Segment Start: Records for the task
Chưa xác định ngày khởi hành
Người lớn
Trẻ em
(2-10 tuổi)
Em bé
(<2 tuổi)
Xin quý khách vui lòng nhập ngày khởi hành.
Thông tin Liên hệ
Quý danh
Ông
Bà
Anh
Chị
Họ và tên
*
Segment End: Records for the task
_Exercise directions_
Word for word, transcribe each of the entries above.

_Completed task_
Chưa xác định ngày khởi hành
Người lớn
Trẻ em
(2-10 tuổi)
Em bé
(<2 tuổi)
Xin quý khách vui lòng nhập ngày khởi hành.
Thông tin Liên hệ
Quý danh
Ông
Bà
Anh
Chị
Họ và tên
*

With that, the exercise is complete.